*PAGE EXTRACT*
───
Item 2.     Fees, Commissions and Expenses

     Applicant estimates that in addition to the fees, commissions, margins
and expenses ("Fees") described in Item 1, the following Fees will be
incurred directly or indirectly by it or any associate company thereof in
connection with the proposed transactions:

       Legal Fees                           $60,000
       Trustee Fees                         $20,000
       Printing Fees                        $40,000
       Rating agency Fees                   $186,000
       Fees of Cinergy Services             $15,000
       Blue sky Fees                        $5,000
       Accountant Fees                      $30,000
       TOTAL                                $356,000

Item 3.       Applicable Statutory Provisions

A.     Introduction

       The proposed issuance and sale and application of the proceeds of
the Debentures is subject to sections 6(a) and 7 of the Act and rule 54
thereunder.  

       Compliance with rule 54 is addressed above.

       Section 6(a) provides in relevant part that except in accordance
with a declaration under section 7 and with the order under such section
permitting such declaration to become effective, it shall be unlawful for
any registered holding company to issue or sell any security.

B.     The proposed transactions satisfy the standards of section 7.

       Section 7 sets forth a number of standards that must be met as a
precondition to issuance by the Commission of an order thereunder
permitting the subject declaration to become effective.  The proposed
transactions satisfies each of these standards.

       1.     The proposed transactions satisfy the relevant criteria of
section 7(c).

       Section 7(c) provides in relevant part, in paragraph (2) thereof,
that the Commission shall not permit a declaration regarding the issue or
sale of a security to become effective unless it finds that:

       such security is to be issued or sold solely (A) for the purpose of
       refunding, extending, exchanging, or discharging an outstanding
       security of the declarant  ; and/or (D) for necessary and urgent
       corporate purposes of the declarant where the requirements of the
       provisions of paragraph (1)/11/ would impose an unreasonable
       financial burden upon the declarant and are not necessary or
       appropriate in the public interest or for the protection of
       investors or consumers.  

       Cinergy proposes to issue and sell the Debentures solely to
refinance outstanding securities of Cinergy - short-term bank notes issued
to finance Cinergy's interest in Midlands and Debentures.  Accordingly, the
proposed transactions fall squarely within the literal language of section
7(c)(2)(A).

       Alternatively, the proposed transactions also meet the test of
section 7(c)(2)(D).  In the first place, as already discussed, the proposed
issuance and sale of the Debentures is for "necessary and urgent corporate
purposes":  refinancing short-term funds with long-term funds in respect of
a long-term investment - Midlands.  As already discussed (see subsections 3
and 4 of Item 1.G), it is financially inappropriate for Cinergy to continue
indefinitely to finance its interest in Midlands with roll-overs of short-term 
funds.  

       Second, Cinergy would bear "an unreasonable financial burden,"
within the meaning of section 7(c)(2)(D), if it were limited to refinancing
Acquisition Debt solely with common stock, rather than with Debentures or a
mix of Debentures and common stock.  This matter has been specifically
addressed in Item 1.G.4.
───
*PROVIDED DATA*
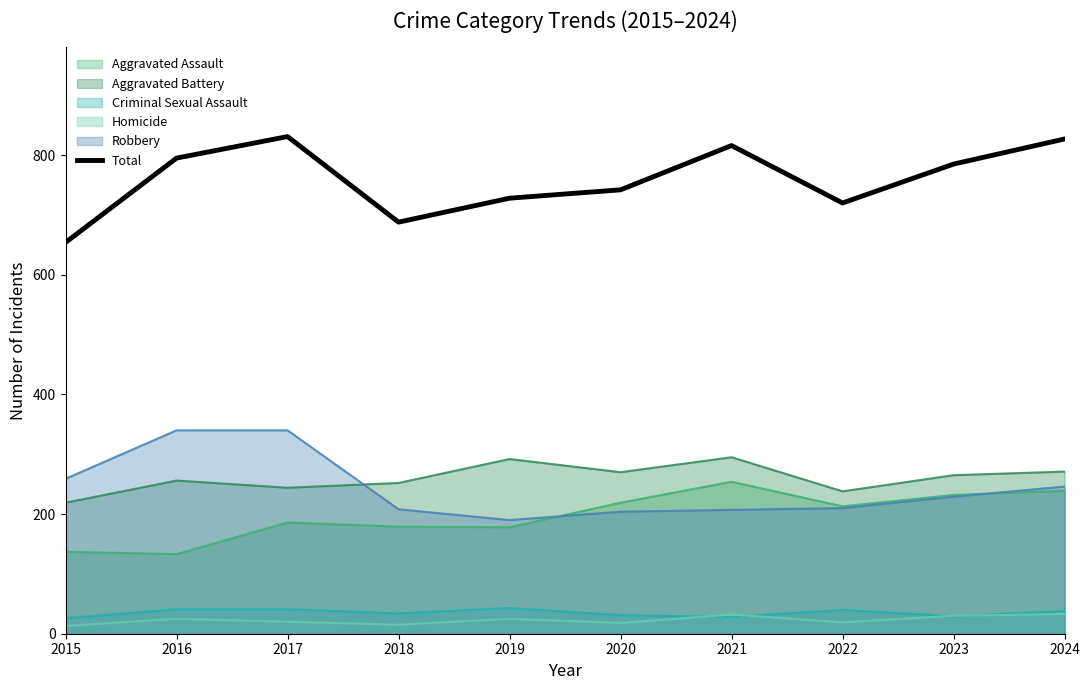

The value at 2024 is 827. True or false?

True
───
In the filing excerpt on fees and statutory provisions, why does the proposed Debenture sale fall within the literal language of section 7(c)(2)(A)? Answer in one to three sentences.

*RESULT OF THIS TASK*
Cinergy proposes to issue and sell the Debentures solely to refinance its own outstanding securities, namely short-term bank notes issued to finance its interest in Midlands and Debentures. Section 7(c)(2)(A) covers a security issued or sold solely for refunding, extending, exchanging, or discharging an outstanding security of the declarant.